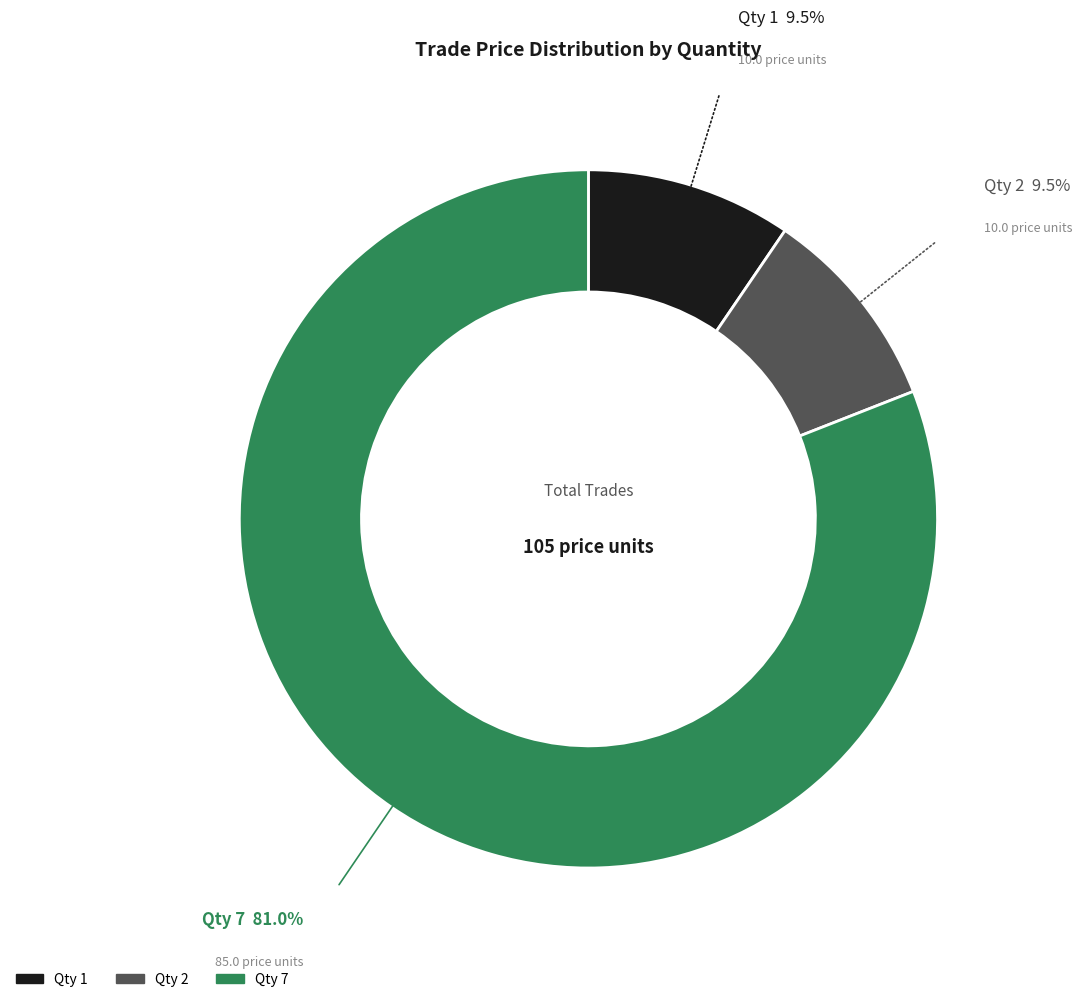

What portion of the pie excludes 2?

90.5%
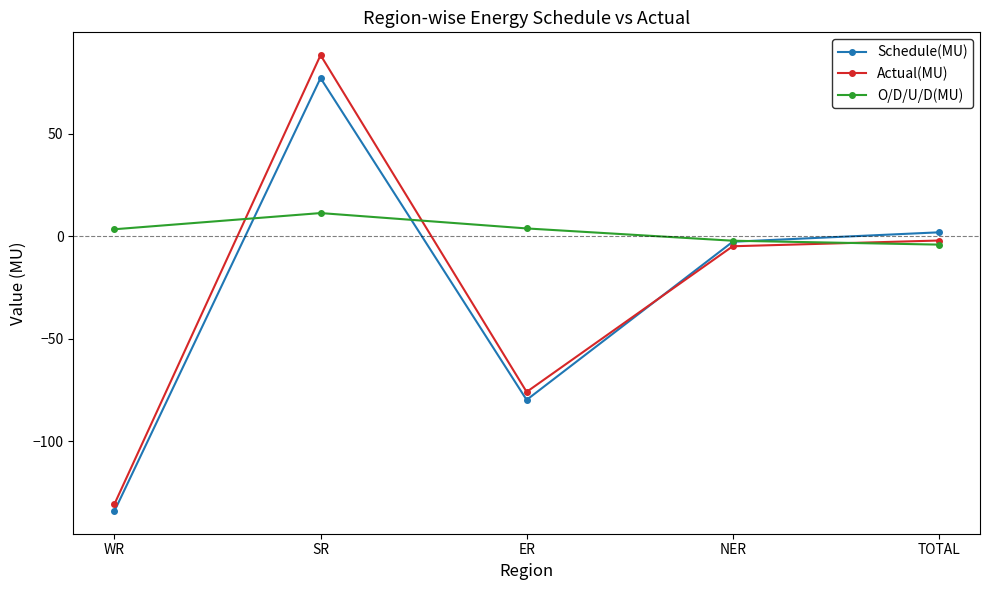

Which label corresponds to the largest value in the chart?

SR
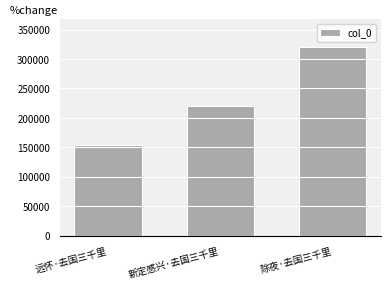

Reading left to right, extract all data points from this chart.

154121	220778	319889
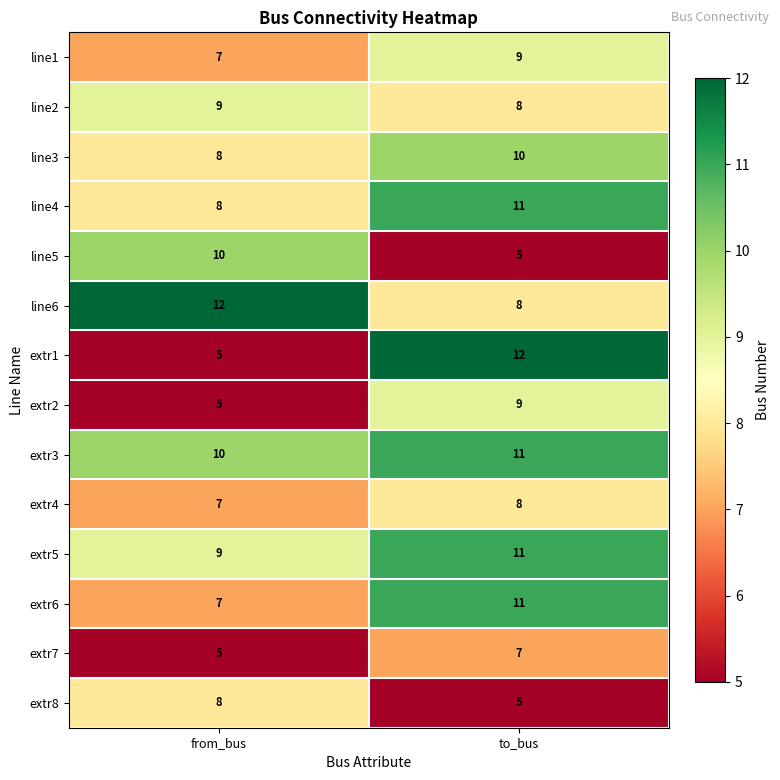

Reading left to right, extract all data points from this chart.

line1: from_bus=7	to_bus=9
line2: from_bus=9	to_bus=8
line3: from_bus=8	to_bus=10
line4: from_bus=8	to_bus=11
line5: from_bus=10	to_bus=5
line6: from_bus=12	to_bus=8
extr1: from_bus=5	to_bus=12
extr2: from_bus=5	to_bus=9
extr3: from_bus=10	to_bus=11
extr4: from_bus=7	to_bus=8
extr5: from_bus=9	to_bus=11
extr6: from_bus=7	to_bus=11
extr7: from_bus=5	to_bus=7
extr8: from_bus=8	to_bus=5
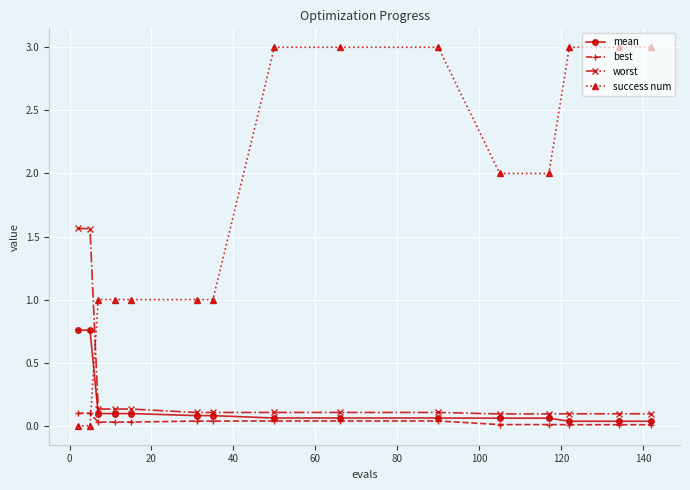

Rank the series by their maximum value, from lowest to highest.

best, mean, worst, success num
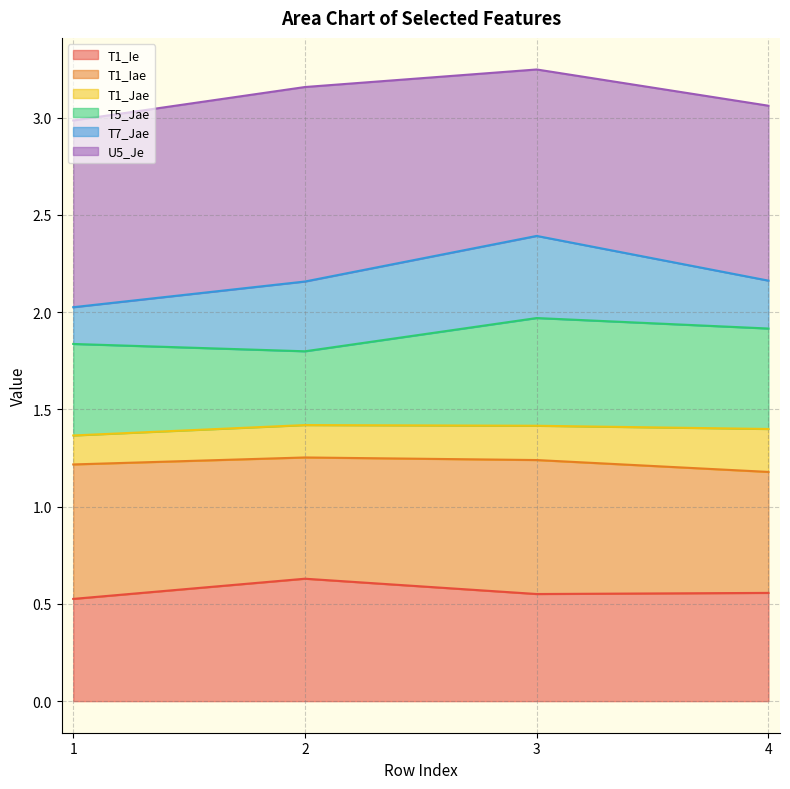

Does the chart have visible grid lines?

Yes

-=-=-

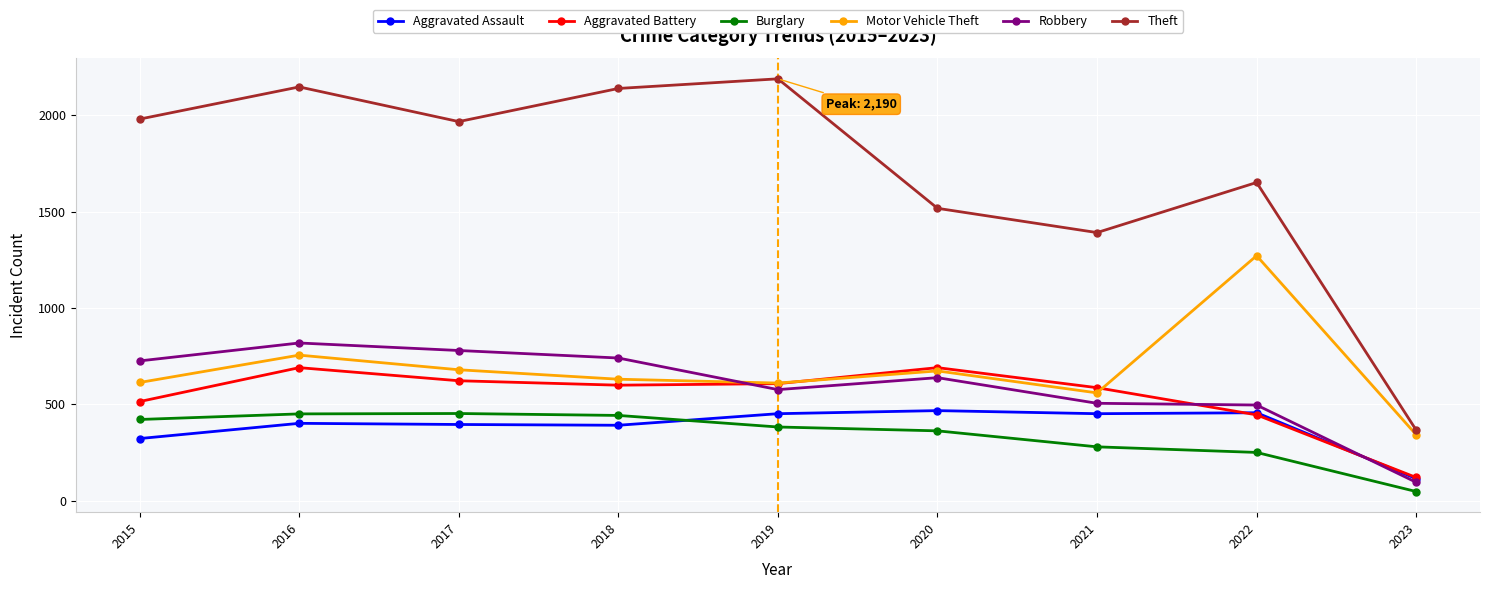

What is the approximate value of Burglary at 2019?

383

-=-=-

> _Problem requirements_
Substitute "gridlines" for "grid lines" in the items that begin at the line containing "best, mean, worst, success num" and stop after the line containing "Does the chart have visible grid lines?". Leave everything else unchanged and omit the pictures from your output.

> _Solution to this problem_
best, mean, worst, success num

Does the chart have visible gridlines?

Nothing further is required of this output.